[Records from a collection]

○ ○ ○ ○

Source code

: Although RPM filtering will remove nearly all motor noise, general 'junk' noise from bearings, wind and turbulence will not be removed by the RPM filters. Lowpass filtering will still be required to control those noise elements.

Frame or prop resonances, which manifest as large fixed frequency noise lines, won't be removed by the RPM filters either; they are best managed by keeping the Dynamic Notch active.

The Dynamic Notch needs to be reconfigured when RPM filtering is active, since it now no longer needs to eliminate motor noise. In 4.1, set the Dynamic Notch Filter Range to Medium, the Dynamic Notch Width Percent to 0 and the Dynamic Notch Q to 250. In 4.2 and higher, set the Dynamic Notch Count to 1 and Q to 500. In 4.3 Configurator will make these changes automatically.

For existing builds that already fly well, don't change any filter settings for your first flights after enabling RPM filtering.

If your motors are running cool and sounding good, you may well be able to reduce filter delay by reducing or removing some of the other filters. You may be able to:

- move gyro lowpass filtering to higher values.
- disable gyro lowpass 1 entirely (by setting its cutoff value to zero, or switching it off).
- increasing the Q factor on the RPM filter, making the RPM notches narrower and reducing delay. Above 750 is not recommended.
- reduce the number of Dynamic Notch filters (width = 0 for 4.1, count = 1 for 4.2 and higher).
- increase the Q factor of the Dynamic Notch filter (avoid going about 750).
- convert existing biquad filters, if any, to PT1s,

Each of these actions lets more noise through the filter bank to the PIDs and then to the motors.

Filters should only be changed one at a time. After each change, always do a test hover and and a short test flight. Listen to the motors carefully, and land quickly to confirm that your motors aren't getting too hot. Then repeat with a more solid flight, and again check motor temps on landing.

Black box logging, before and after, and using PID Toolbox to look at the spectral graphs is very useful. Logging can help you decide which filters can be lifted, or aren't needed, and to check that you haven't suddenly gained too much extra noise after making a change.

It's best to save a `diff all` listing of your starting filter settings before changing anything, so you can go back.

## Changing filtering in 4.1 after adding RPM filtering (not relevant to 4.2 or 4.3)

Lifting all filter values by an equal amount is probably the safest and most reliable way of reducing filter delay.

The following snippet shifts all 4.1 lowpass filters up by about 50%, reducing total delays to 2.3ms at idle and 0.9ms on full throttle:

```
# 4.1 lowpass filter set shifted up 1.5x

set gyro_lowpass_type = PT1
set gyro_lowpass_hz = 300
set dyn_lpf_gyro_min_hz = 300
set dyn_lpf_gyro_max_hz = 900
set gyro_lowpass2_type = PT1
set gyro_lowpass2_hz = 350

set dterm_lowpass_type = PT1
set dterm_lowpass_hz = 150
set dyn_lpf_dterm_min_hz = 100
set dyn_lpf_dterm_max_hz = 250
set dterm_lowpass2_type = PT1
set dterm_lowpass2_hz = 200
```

○ ○ ○ ○

Action item → Among the lines above, repeat exactly those from the line with "- reduce the" to the line with "Each of these", counting both ends.

Your solution →
- reduce the number of Dynamic Notch filters (width = 0 for 4.1, count = 1 for 4.2 and higher).
- increase the Q factor of the Dynamic Notch filter (avoid going about 750).
- convert existing biquad filters, if any, to PT1s,

Each of these actions lets more noise through the filter bank to the PIDs and then to the motors.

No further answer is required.